The use of the double ¹⁵N and ³³P labeling techniques in a pot experiment and soil incubation allowed the simultaneous assessment of plant uptake of N and P added by organic and mineral fertilizers and their fate in the soil. The ratios of N and P derived from fertilizers indicated that the tested manure acted mainly as a source of P, with similar P uptake and plant N/P ratios as the treatment 0N1P. The delivery of added N and P was balanced in the mineral 1N1P treatment and resulted in higher sorghum biomass production and N and P uptake from soil reserves. The use of isotope techniques further showed that the cowpea residues enhanced microbial uptake of P and N from the soil as a consequence of the increased microbial biomass and activity. In turn, sorghum biomass and N and P uptake in soil amended with cowpea residues were similar to the non-fertilized control treatment. Further investigations are needed to understand the residual effects of legume residues applied as green manure to this Lixisol and to determine the proper rate, form and period of application of these residues in order to synchronize the release of nutrients immobilized in the SMB with the demand of the plants.
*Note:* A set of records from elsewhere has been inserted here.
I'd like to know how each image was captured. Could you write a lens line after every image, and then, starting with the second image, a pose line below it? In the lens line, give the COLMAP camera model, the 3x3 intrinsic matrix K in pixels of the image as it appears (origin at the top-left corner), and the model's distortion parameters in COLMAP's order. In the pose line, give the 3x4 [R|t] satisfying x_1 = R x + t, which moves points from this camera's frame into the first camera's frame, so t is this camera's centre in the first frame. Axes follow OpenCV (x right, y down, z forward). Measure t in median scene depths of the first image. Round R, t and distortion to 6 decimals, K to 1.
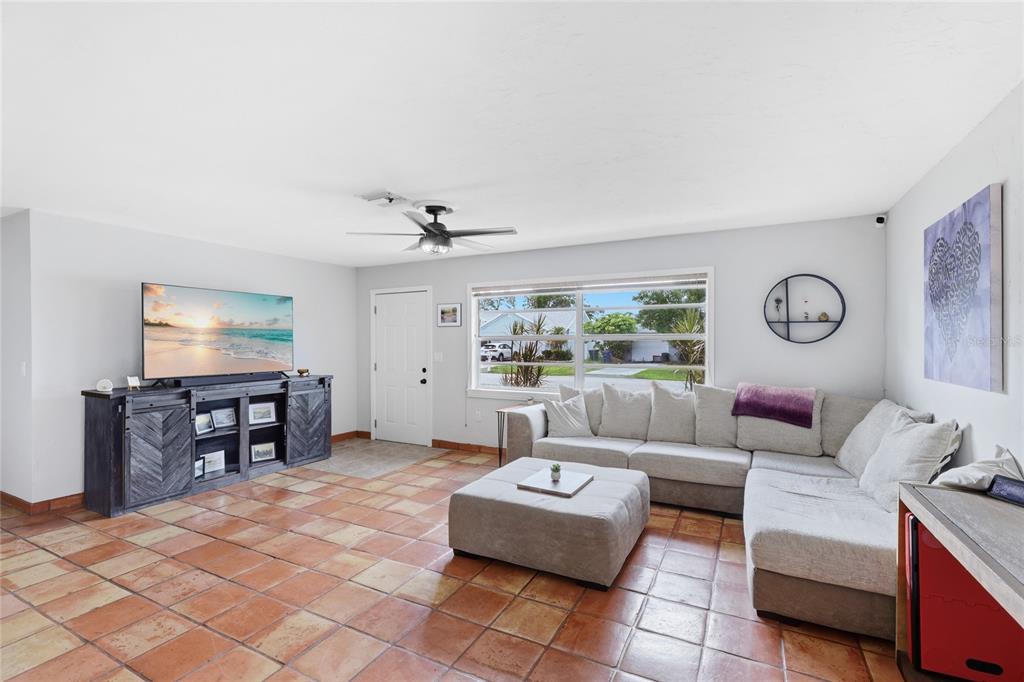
lens RADIAL K [[457.3, 0, 508.3], [0, 457.3, 345.0], [0, 0, 1]] dist [-0.006119, 0.003579]
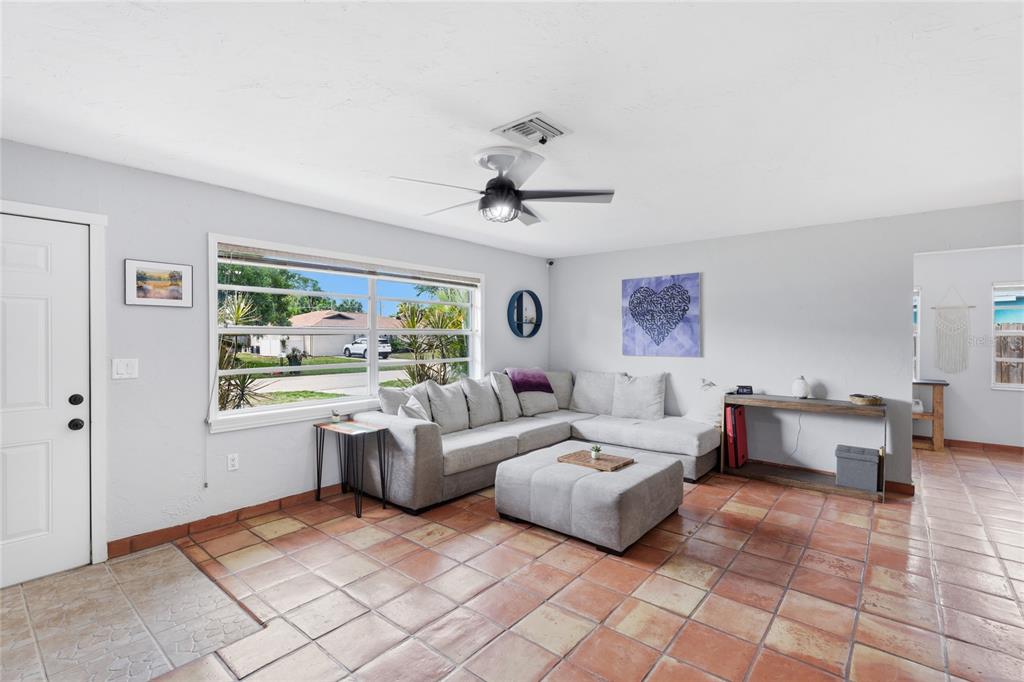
lens RADIAL K [[460.2, 0, 519.5], [0, 460.2, 341.5], [0, 0, 1]] dist [-0.001061, -0.000490]
pose [[0.213293, -0.008529, 0.976951, -0.770538], [0.007178, 0.999949, 0.007163, -0.002752], [-0.976962, 0.005485, 0.213343, 0.694225]]
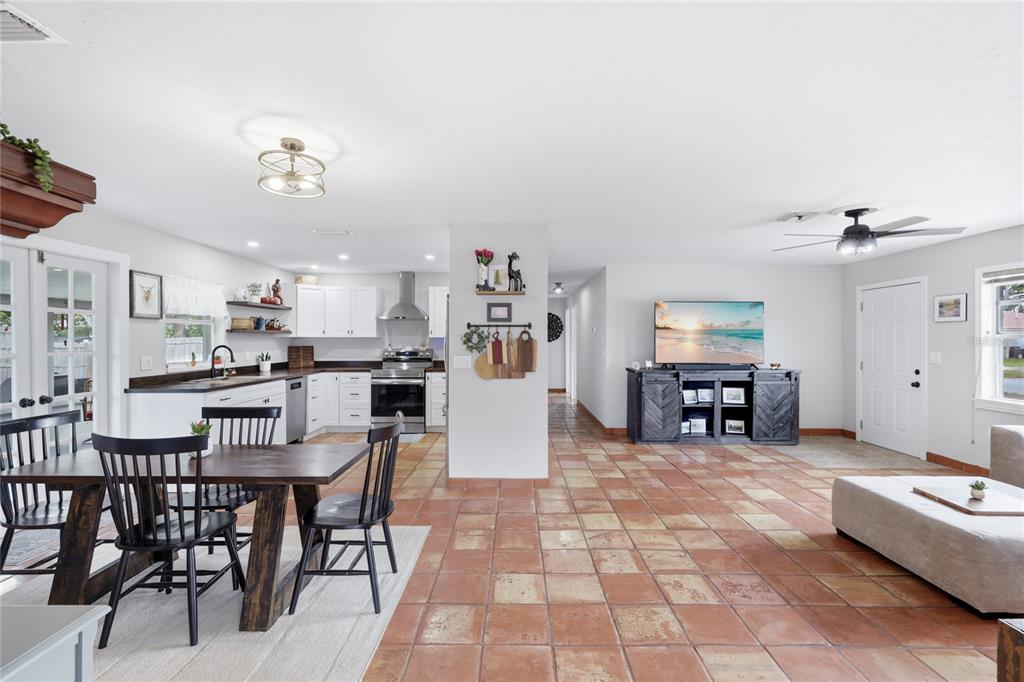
lens RADIAL K [[457.3, 0, 519.2], [0, 457.3, 340.2], [0, 0, 1]] dist [-0.006119, 0.003579]
pose [[0.465946, 0.004009, -0.884804, 0.344587], [-0.008769, 0.999962, -0.000087, 0.000582], [0.884770, 0.007799, 0.465963, -0.134114]]
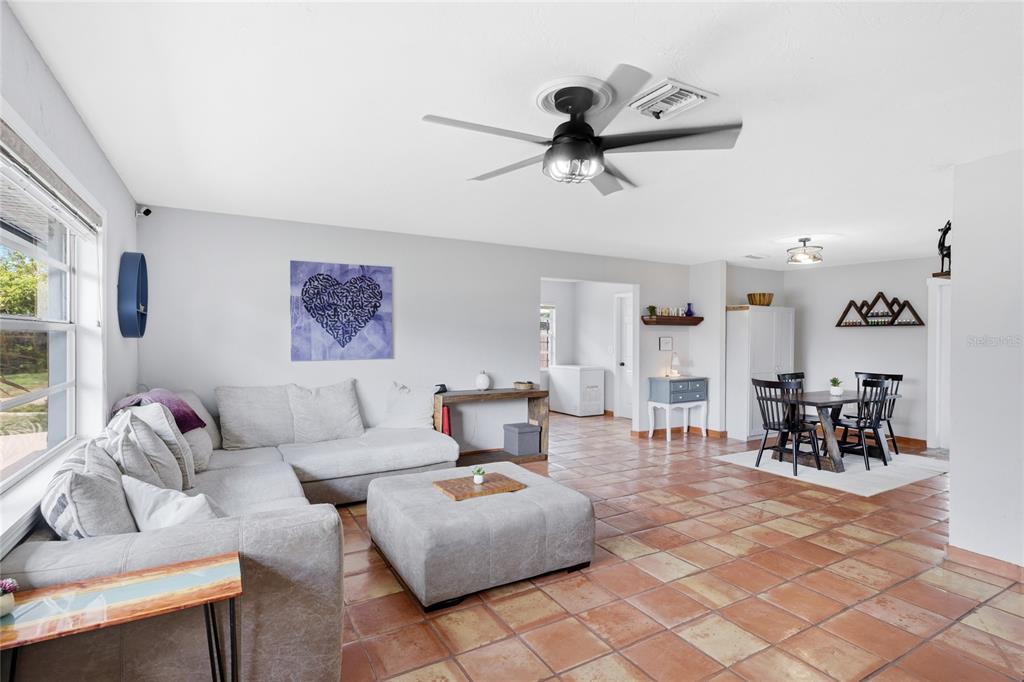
lens RADIAL K [[486.8, 0, 498.7], [0, 486.8, 341.5], [0, 0, 1]] dist [0.003516, -0.000564]
pose [[-0.825757, -0.004843, 0.564005, -0.361382], [0.002994, 0.999911, 0.012969, -0.006097], [-0.564018, 0.012398, -0.825669, 1.330164]]
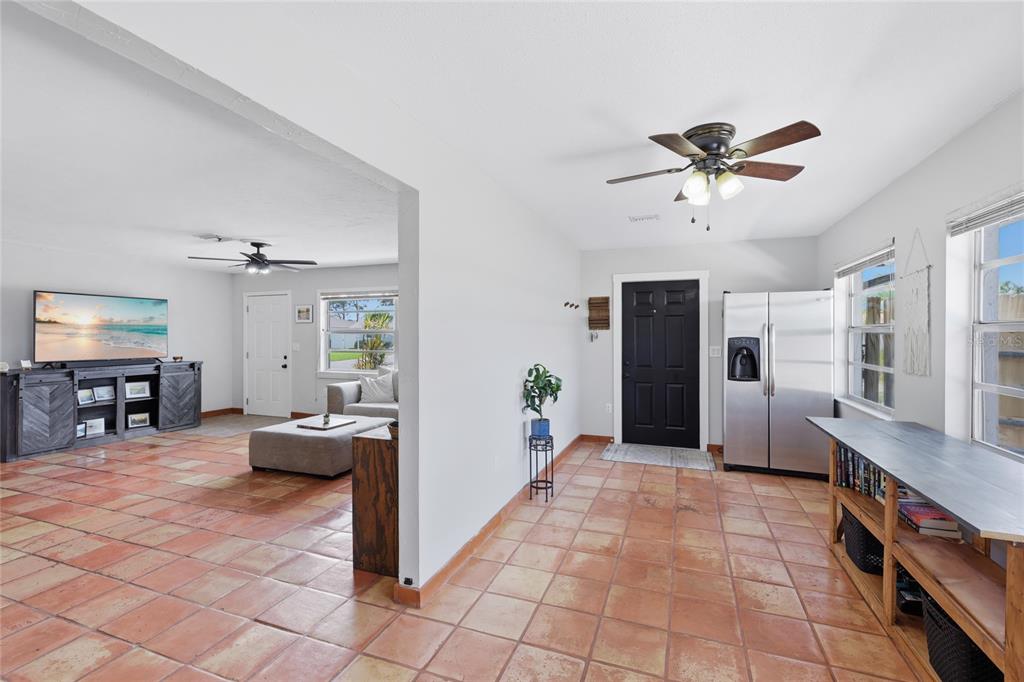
lens RADIAL K [[457.3, 0, 504.6], [0, 457.3, 331.4], [0, 0, 1]] dist [-0.006119, 0.003579]
pose [[0.993095, -0.000776, 0.117311, 0.388745], [0.002466, 0.999895, -0.014266, 0.004830], [-0.117288, 0.014456, 0.992993, -0.464304]]
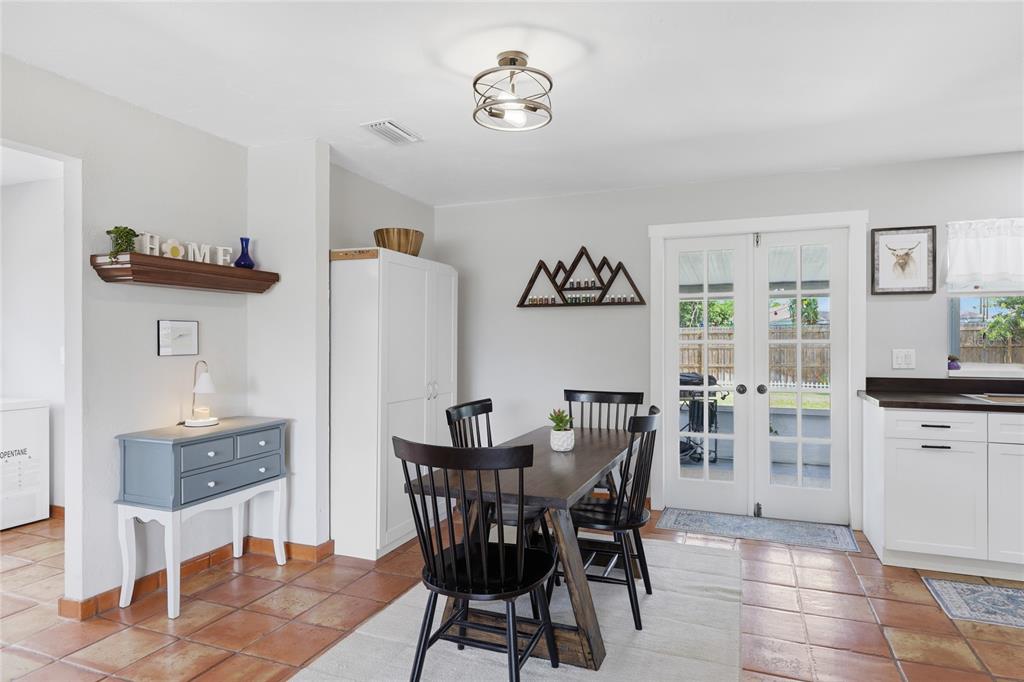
lens RADIAL K [[600.9, 0, 502.0], [0, 600.9, 340.4], [0, 0, 1]] dist [0.000305, -0.001084]
pose [[-0.995908, 0.001876, -0.090356, -0.241115], [0.001047, 0.999957, 0.009228, 0.021285], [0.090369, 0.009096, -0.995867, 0.462305]]
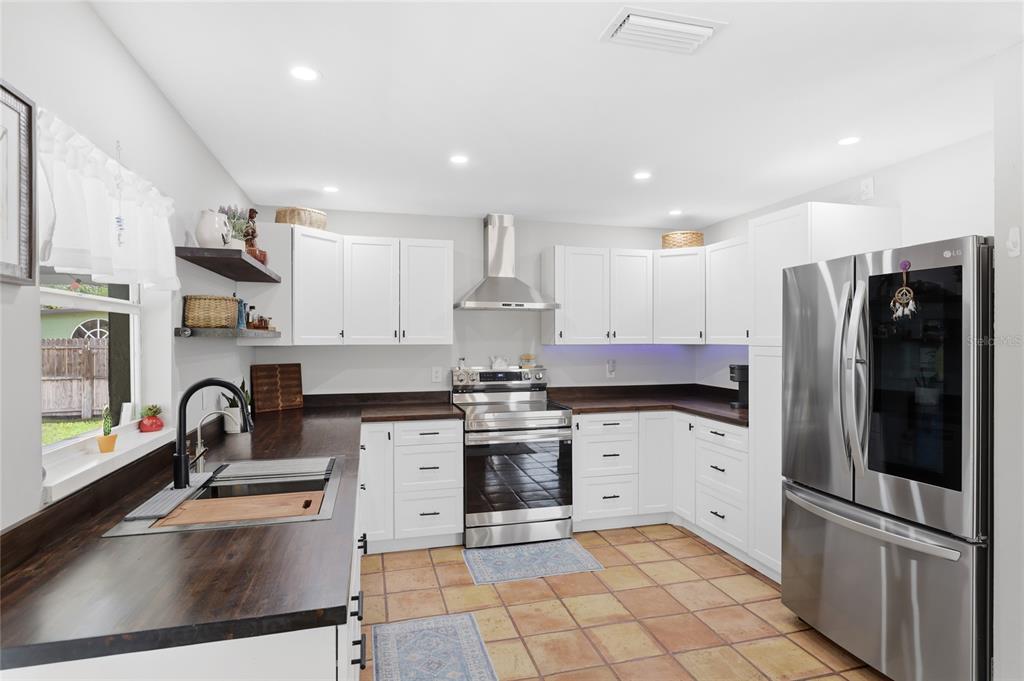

The authors are grateful the Swiss Government (Federal Commission for Scholarships for foreign students, FCS), and the Bureau de la Cooperation Suisse au Burkina Faso, for funding the research work of D.I. Kiba and O.Y.A. Traoré through RFPP grants. We acknowledge Emmanuel Frossard, head of the Plant Nutrition Group of ETH Zurich for constructive criticism on this manuscript. We are also thankful to Moritz Hofstetter and the staff from the Plant Nutrition Group of ETH Zurich, namely Laurie Paule Schönholzer, Federica Tamburini, Monika Macsai, and Bahar Aciksöz, for their valuable help with experimental and analytical work. We do not forget the farmer who provided us the soil and the mature cowpea residues from his field.

The authors declare no conflict of interest.